# Looking for snowshoe hares



## CHUCK n BUCK (Apr 6, 2004)

Hello Michigan rabbit hunters,

I live in North Carolina and I have a question on where to find snowshoe hares. I'm thinking about coming up north over Christmas to visit my dad and family. I have beagles. Are there still decent snowshoe hunting around Houghton Lake, Roscommon area? I thought it might be fun to bring the dogs and chase these bunnies for a few days while I'm in Michigan. I'm not going to the U.P., don't want wolves eating my dogs. But northern lower would work for a few days.

Any feed back would be greatly appreciated. PM me if you want.

Thanks,

Chuck


----------



## FREEPOP (Apr 11, 2002)

There's hare around there in pockets. Haven't been in a couple years, populations cycle pretty extreme so it can be feast or famine. 

Those hare run a long long ways before they circle back


----------



## sgc (Oct 21, 2007)

Hit some state land & give it a try. U got nothing to lose.


----------



## tator (Dec 11, 2012)

how far up the state do you have to go to start finding snow shoes ?


----------



## ESOX (Nov 20, 2000)

I think they are all hiding in coyote bellies..

N of M-72 is best IMHO


----------



## fishingninja1 (Nov 3, 2013)

There is so much state land up there that you will probably have a good chance to get some if you gave it a shot.


----------



## Wolverick (Dec 11, 2008)

Look for young pine plantations, cut over aspen, cedar and tag alder swamps. I live an hour or so north of the locale you mention for your dad and I have to say hares continue to be down around here. Most places have more cottontail than snowshoe, but they are trying to make a comeback, slowly. Very slowly.


----------



## fjm3 (May 22, 2012)

we used to cross beagles with blue ticks as beagles didn't handle deeper snow too well. we liked the pine plantations.

lotsa luck
.


----------



## CHUCK n BUCK (Apr 6, 2004)

Thanks for the input guys. Still exploring my options. My dad lives in Midland Co. so can cottontail hunt there some.
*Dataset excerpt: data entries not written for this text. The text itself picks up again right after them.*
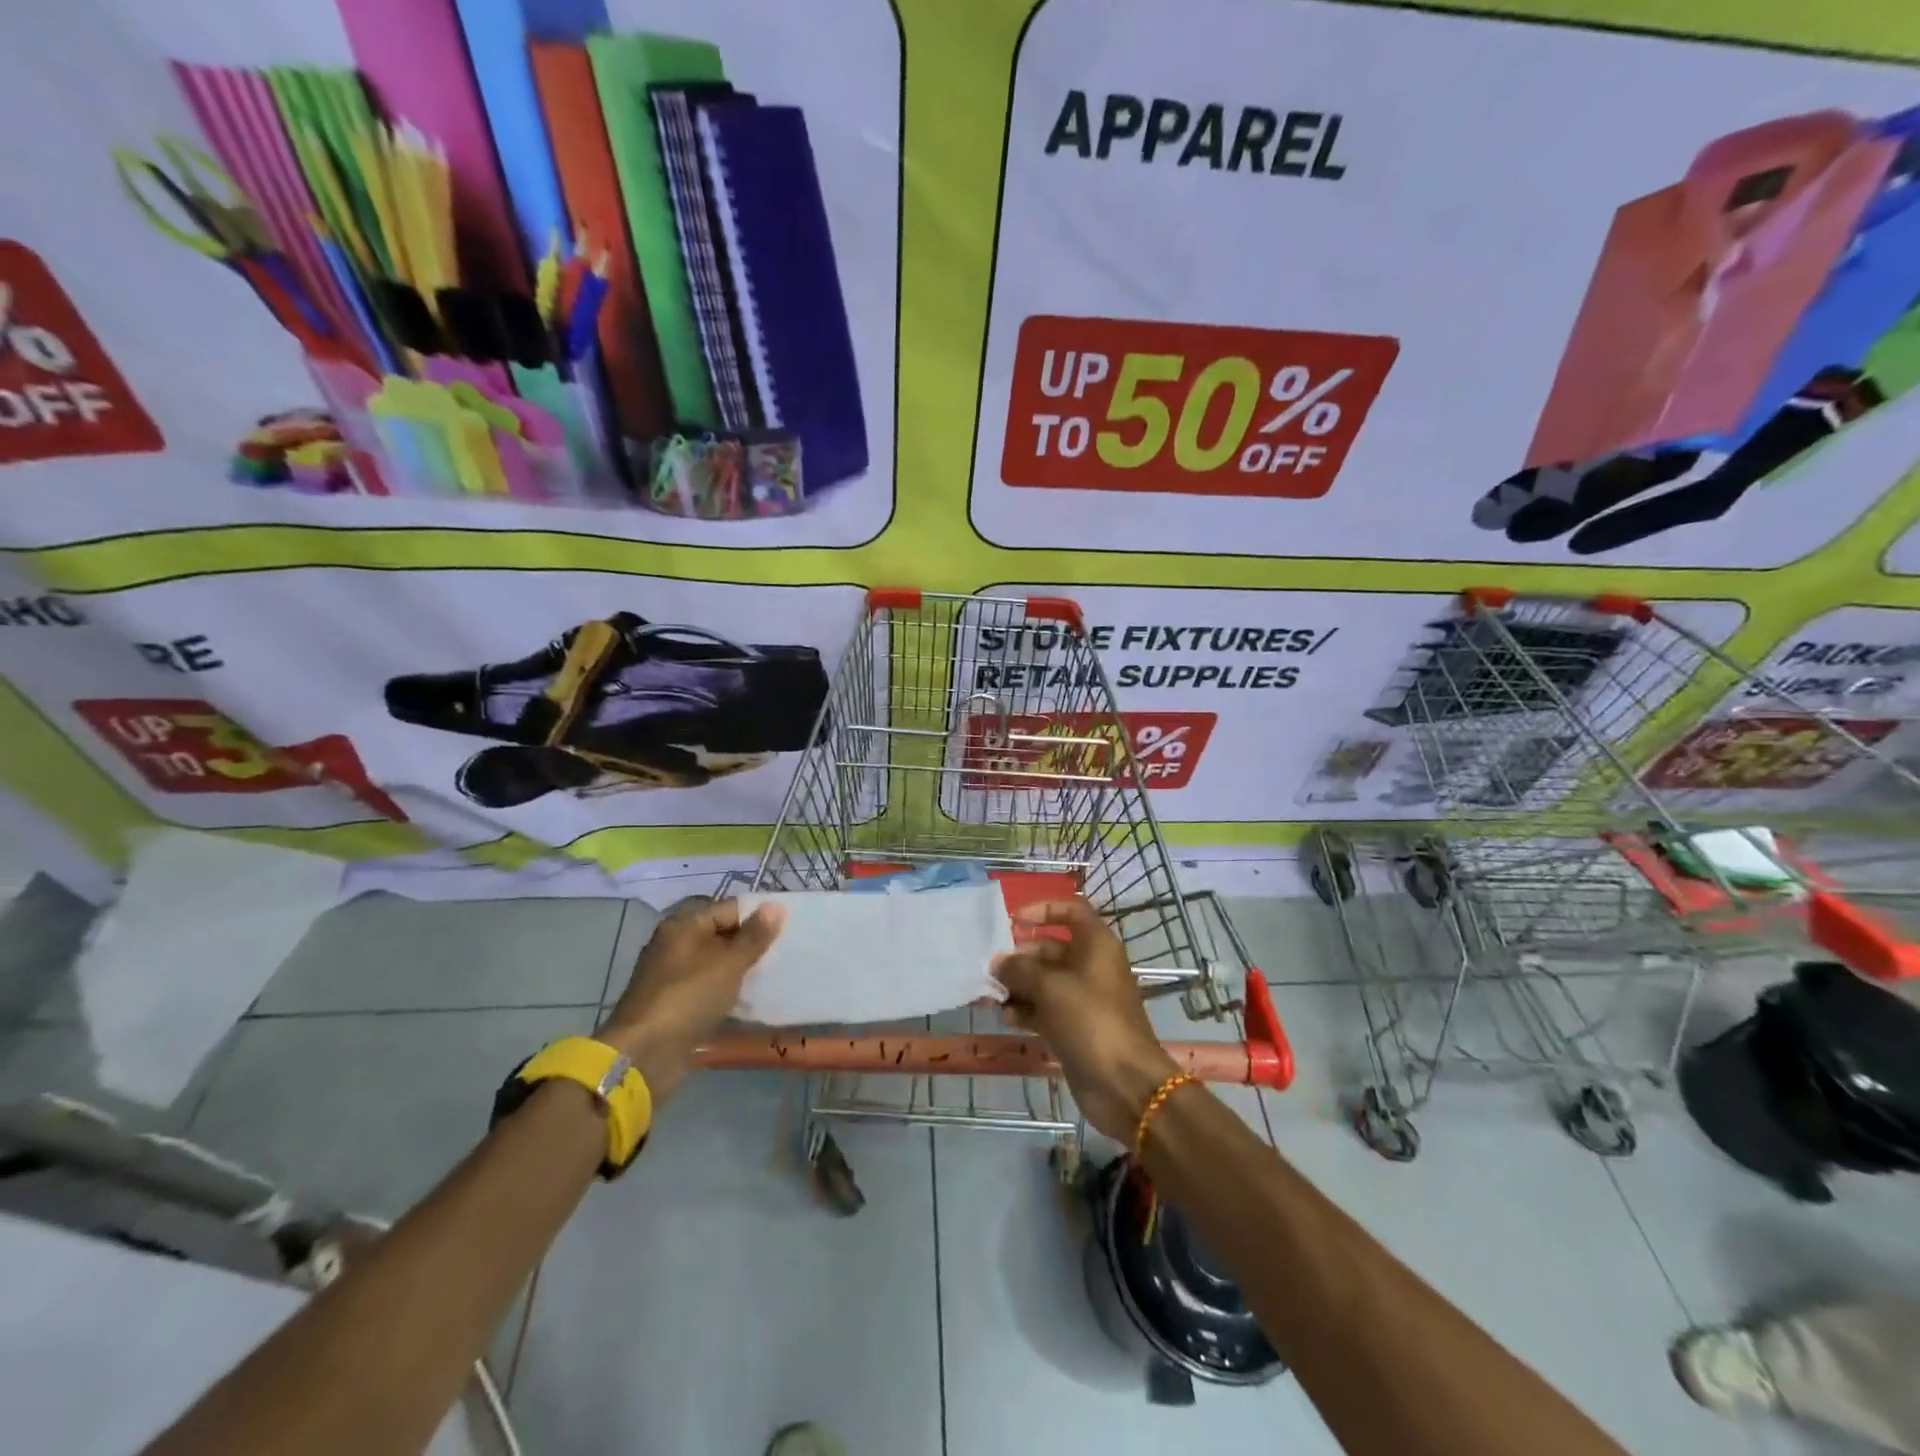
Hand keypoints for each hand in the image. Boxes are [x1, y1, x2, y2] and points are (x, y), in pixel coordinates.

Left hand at [597, 897, 784, 1099]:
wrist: (644, 1054)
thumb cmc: (689, 997)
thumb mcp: (729, 963)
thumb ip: (755, 936)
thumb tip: (776, 905)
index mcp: (683, 925)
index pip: (729, 909)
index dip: (758, 916)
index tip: (787, 930)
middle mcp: (674, 944)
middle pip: (721, 934)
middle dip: (750, 944)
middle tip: (784, 953)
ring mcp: (672, 975)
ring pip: (715, 963)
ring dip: (740, 969)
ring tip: (771, 976)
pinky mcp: (673, 1003)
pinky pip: (707, 987)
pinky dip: (726, 991)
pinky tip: (748, 999)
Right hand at [990, 898, 1179, 1141]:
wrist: (1124, 1083)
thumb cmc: (1090, 1020)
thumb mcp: (1051, 987)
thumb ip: (1020, 970)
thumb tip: (999, 962)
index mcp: (1096, 945)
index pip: (1071, 910)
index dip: (1043, 909)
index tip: (1014, 919)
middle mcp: (1091, 966)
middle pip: (1051, 949)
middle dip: (1020, 956)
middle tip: (990, 969)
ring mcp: (1083, 999)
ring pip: (1045, 982)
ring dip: (1018, 986)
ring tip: (990, 995)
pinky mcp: (1075, 1027)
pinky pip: (1045, 1009)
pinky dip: (1026, 1010)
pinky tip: (1005, 1017)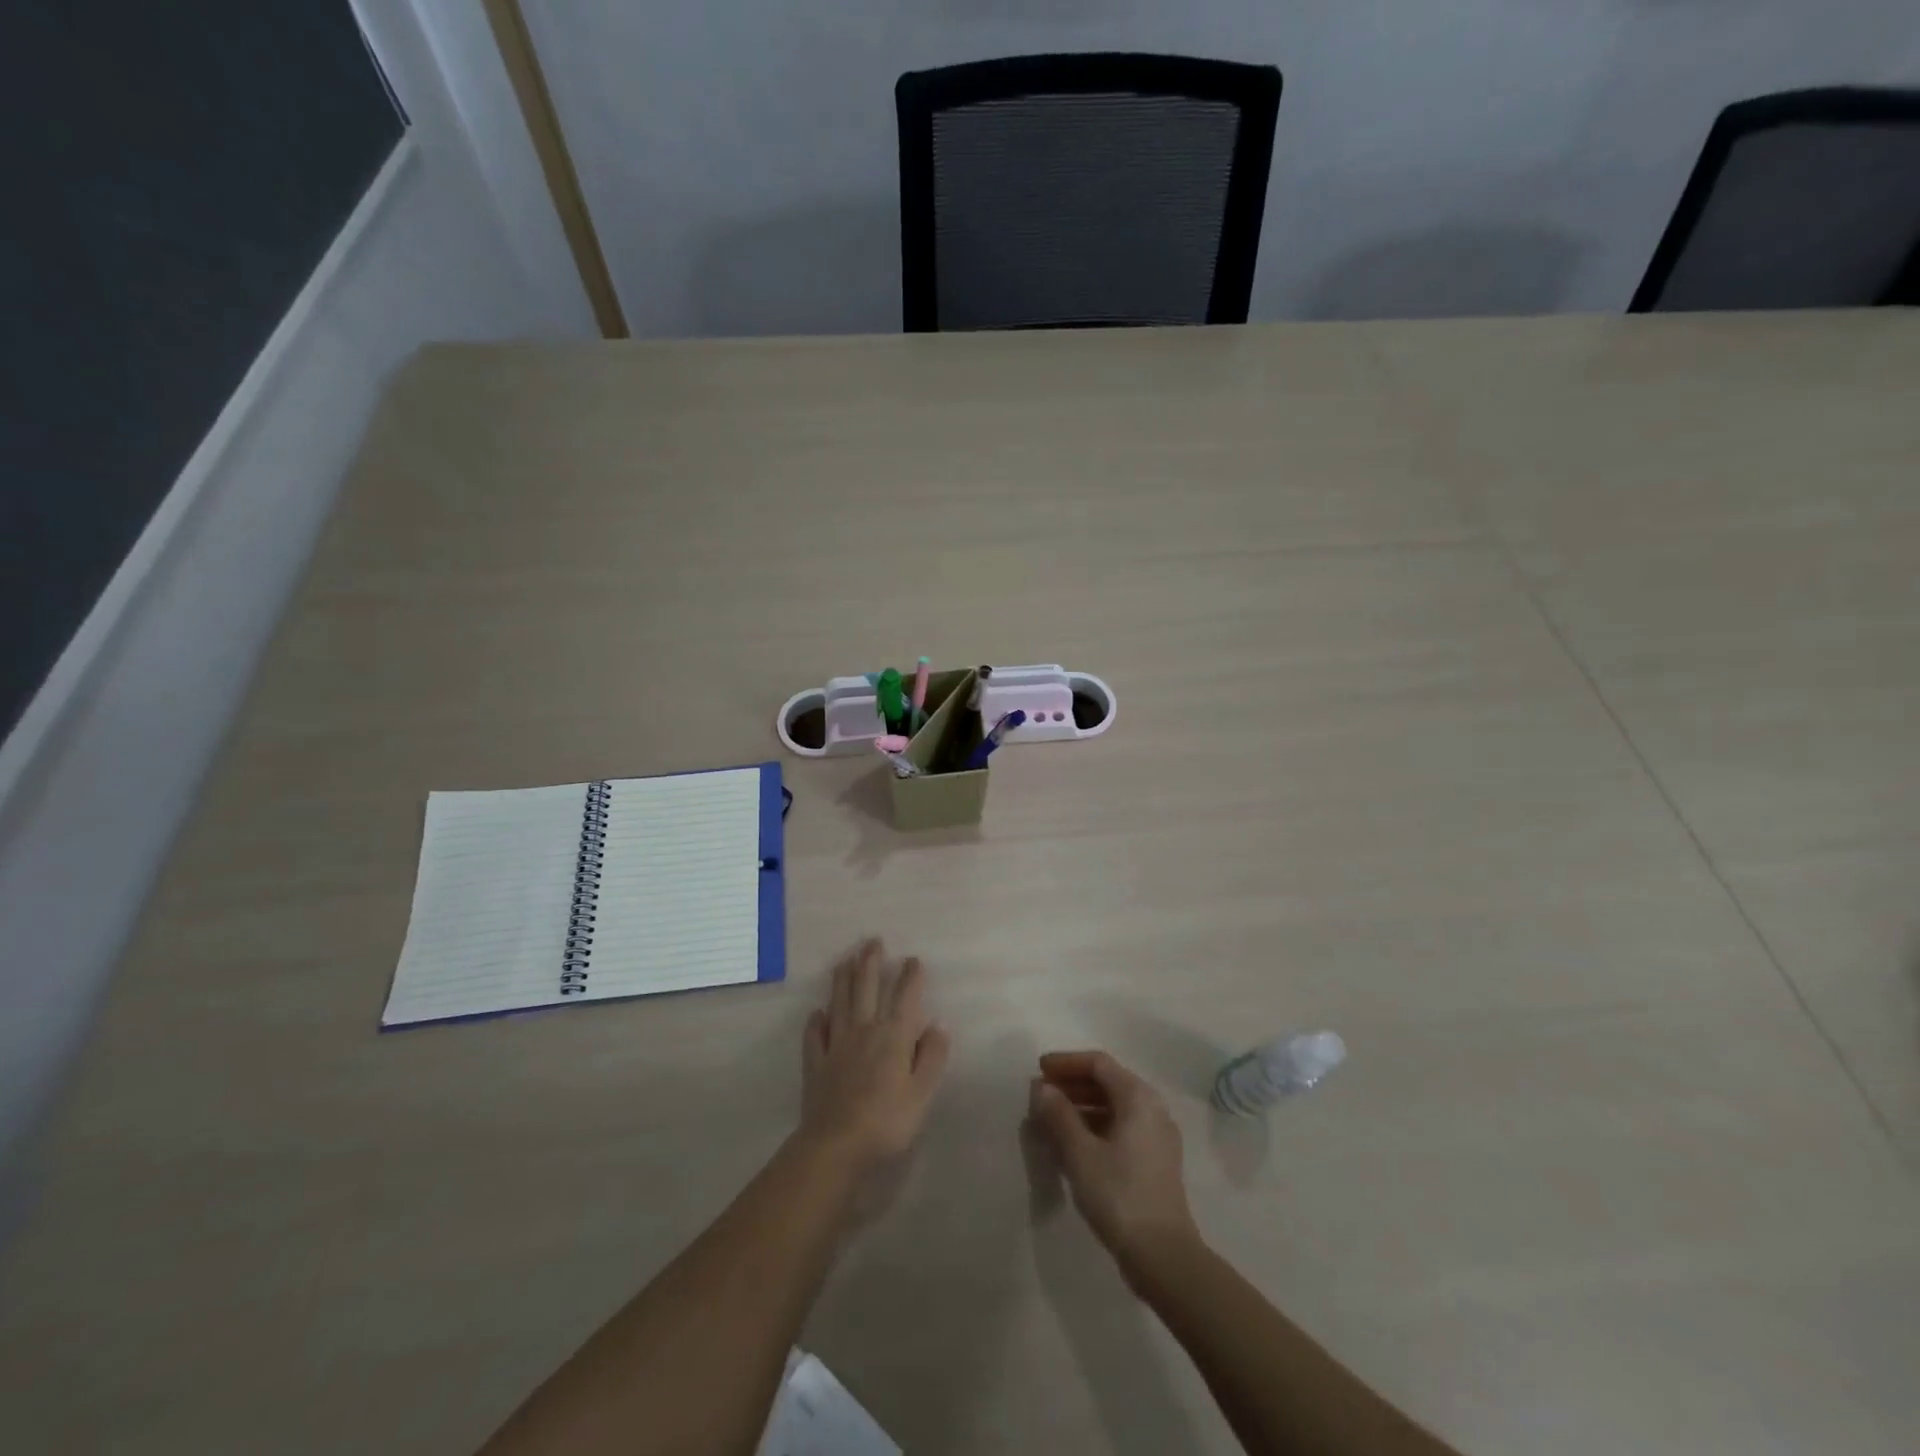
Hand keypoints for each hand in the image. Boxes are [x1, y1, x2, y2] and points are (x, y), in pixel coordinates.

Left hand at [799, 939, 950, 1171]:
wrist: (837, 1145)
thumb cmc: (887, 1121)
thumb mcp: (922, 1092)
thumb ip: (932, 1056)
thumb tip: (938, 1024)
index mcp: (893, 1036)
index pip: (905, 997)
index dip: (910, 977)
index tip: (913, 959)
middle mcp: (864, 1031)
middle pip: (867, 988)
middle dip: (871, 963)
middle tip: (872, 941)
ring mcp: (837, 1044)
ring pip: (840, 1002)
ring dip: (843, 979)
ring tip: (845, 960)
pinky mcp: (816, 1062)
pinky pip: (815, 1035)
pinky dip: (816, 1021)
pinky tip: (817, 1012)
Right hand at [1028, 1050, 1200, 1274]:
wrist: (1163, 1256)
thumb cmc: (1119, 1195)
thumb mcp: (1080, 1153)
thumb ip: (1059, 1115)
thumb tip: (1042, 1088)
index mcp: (1138, 1097)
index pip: (1098, 1064)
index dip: (1066, 1063)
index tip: (1039, 1070)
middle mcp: (1153, 1108)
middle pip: (1108, 1082)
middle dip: (1072, 1085)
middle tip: (1042, 1095)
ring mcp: (1157, 1136)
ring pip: (1114, 1107)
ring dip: (1082, 1107)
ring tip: (1051, 1120)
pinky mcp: (1156, 1160)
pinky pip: (1121, 1127)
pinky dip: (1096, 1126)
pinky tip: (1073, 1144)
Would still like to travel north for the big bunnies for a day or two.


----------



## Buckeye20 (Oct 24, 2013)

fjm3 said:


> we used to cross beagles with blue ticks as beagles didn't handle deeper snow too well. we liked the pine plantations.
> 
> lotsa luck
> .


I'm looking for beagle / blue tick or beagle walker mix pups myself for this same reason ! Do you know where I might be able to find one ?


----------



## sgc (Oct 21, 2007)

I PM'd you.


----------